Zé Cotoco olhou para o coto do seu braço direito, recordando como perdera uma parte importante do seu corpo. Claro que ele poderia ter substituído a mão perdida por uma prótese de qualidade. Na 25 de Março existiam cirurgiões de rua, carinhosamente conhecidos como “açougueiros”, que poderia implantar um novo braço em duas horas.

Mas ele gostava de olhar para o coto e recordar que fora em um ato de arrogância que perdera tanto. Aquilo o ajudava a ser humilde, a se manter vivo. Principalmente sabendo que fora justamente um Ronin que arrancara aquele braço.

O aerodeslizador desce silencioso e a porta corre lateralmente, permitindo a entrada do Maculelê. A voz do motorista-robô, estranha e artificial, soa até a parte de trás, indagando o caminho que o veículo deve seguir.

– Para vamos senhor?

– Siga para o Bar da Guta na Rua Augusta, região central.

– Caminho traçado. Tempo de chegada oito minutos.

Conforme o veículo segue, Zé Cotoco se perde na luz pálida de neon que cobre os prédios de cima a baixo. Ele retira a máscara aproveitando o climatizador ambiental do veículo. O Maculelê fita os pedestres seguindo as suas vidas, como se nada demais tivesse acontecido no mundo nos últimos anos. Tirando o fato de que todo mundo usa aquelas máscaras bizarras para conseguir respirar.

A voz mecânica do robô faz com que o Maculelê volte ao aqui e agora, concentrando-se novamente em sua missão.

– Senhor, chegamos.

Passando o braço com o dermochip sobre o painel paga a corrida, firma a máscara no rosto e segue para a porta do bar. Assim que entra percebe que Cabeça de Elefante está correto, o lugar é um muquifo. Atravessando a zona de climatização, o capoeirista quase se arrepende de tirar o oxigenador quando sente o cheiro do lugar.

Uma mistura de cerveja velha e vômito fresco parecem dar o tom do ambiente, acompanhado com o perfume barato das garotas de programa e do suor rançoso dos clientes.

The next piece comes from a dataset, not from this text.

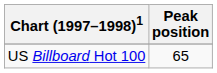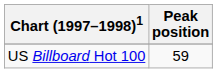US Billboard Hot 100 | Peak position: 65 -> 59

Chegando ao balcão, o Maculelê espera o bartender se aproximar para pedir uma bebida. O sujeito esfrega um copo americano trincado com o seu braço biônico de segunda linha enquanto olha para o novo cliente de maneira abertamente hostil.

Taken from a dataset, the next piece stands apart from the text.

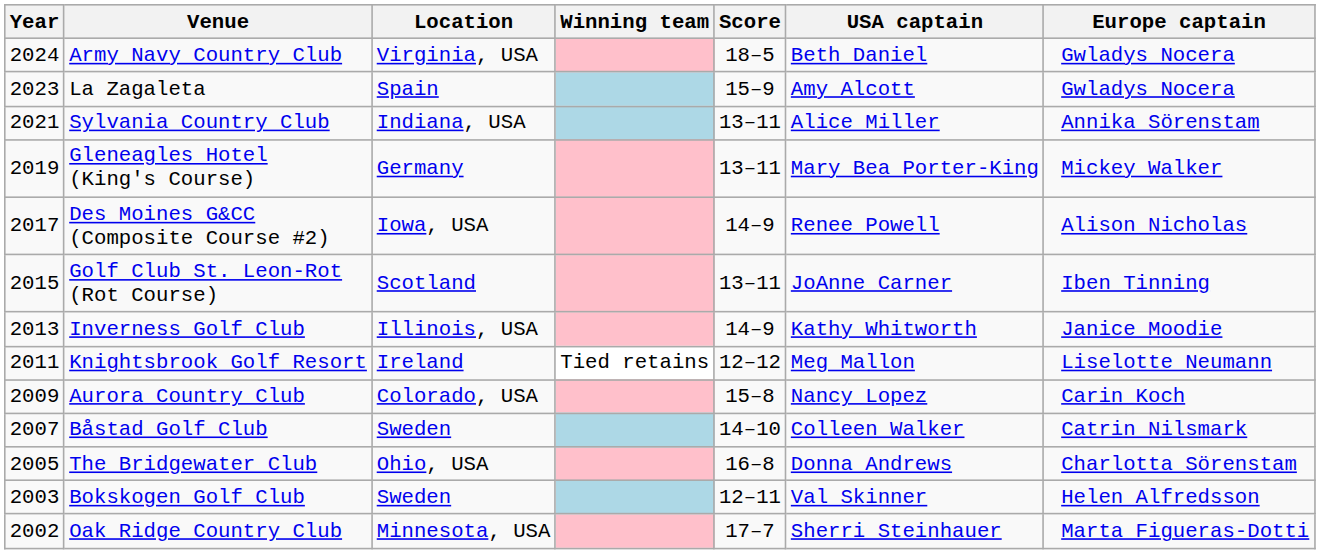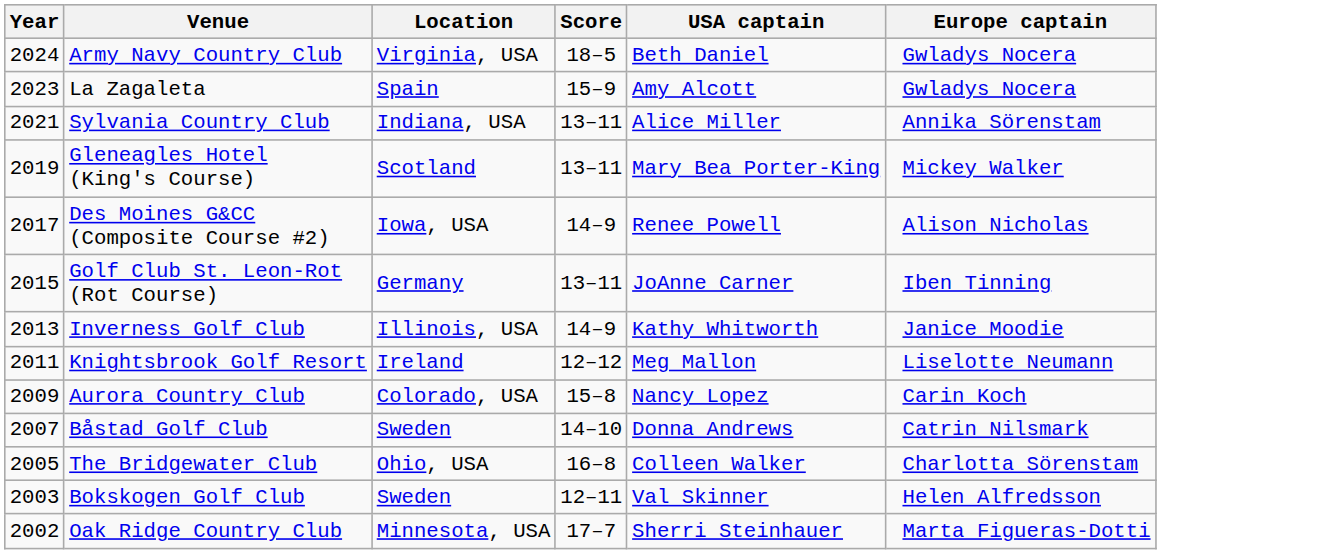- column: Winning team | Tied retains
Gleneagles Hotel (King's Course) | Location: Germany -> Scotland
Golf Club St. Leon-Rot (Rot Course) | Location: Scotland -> Germany
Båstad Golf Club | USA captain: Colleen Walker -> Donna Andrews
The Bridgewater Club | USA captain: Donna Andrews -> Colleen Walker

– O que vai querer Senhor? Espero que não tenha vindo fazer arruaça no meu bar.

– Me vê uma dose de marvada.

– Só um segundo.

O sujeito pega o copo que estava esfregando, puxa uma garrafa de cachaça sintética e serve uma dose generosa. Assim que enche o copo ele o coloca no balcão, na frente do capoeirista. Zé Cotoco pega o copo e o vira de uma vez, sentindo a cachaça descer queimando o seu esôfago. Ele coloca o copo no balcão e faz sinal para que o bartender sirva-lhe mais uma dose.

O capoeirista se prepara para indagar o sujeito, sabendo que vai ter pouca sorte ali, num lugar em que discrição vale ouro. No entanto a sorte sorri para o Maculelê. Olhando casualmente para cima, ele vê o seu alvo subindo as escadas que levam ao primeiro andar onde, provavelmente, ficam os quartos.

Virando-se para o bartender como quem não quer nada, Zé Cotoco aponta para cima e questiona-o em sua voz mais despreocupada.

– Por acaso tem algum quarto livre, por, digamos, duas horas?

– Acredito que sim. Você quer alguém para acompanha-lo?

– Tem um catálogo no quarto?

– Tem sim.

– Eu vou dar uma olhada lá então.

– Tudo bem. Vou te arranjar um lugar no fim do corredor, pode ser?

– Claro.

O capoeirista estende o braço e espera o atendente implantar a informação no seu dermochip. Assim que ele paga os valores do quarto e da bebida já consumida, um sinal na tela led do balcão avisa-o de que pode seguir para o quarto, indicando também o número.

termina de beber a cachaça, levanta-se e segue com passos despreocupados a escada subindo de dois em dois degraus.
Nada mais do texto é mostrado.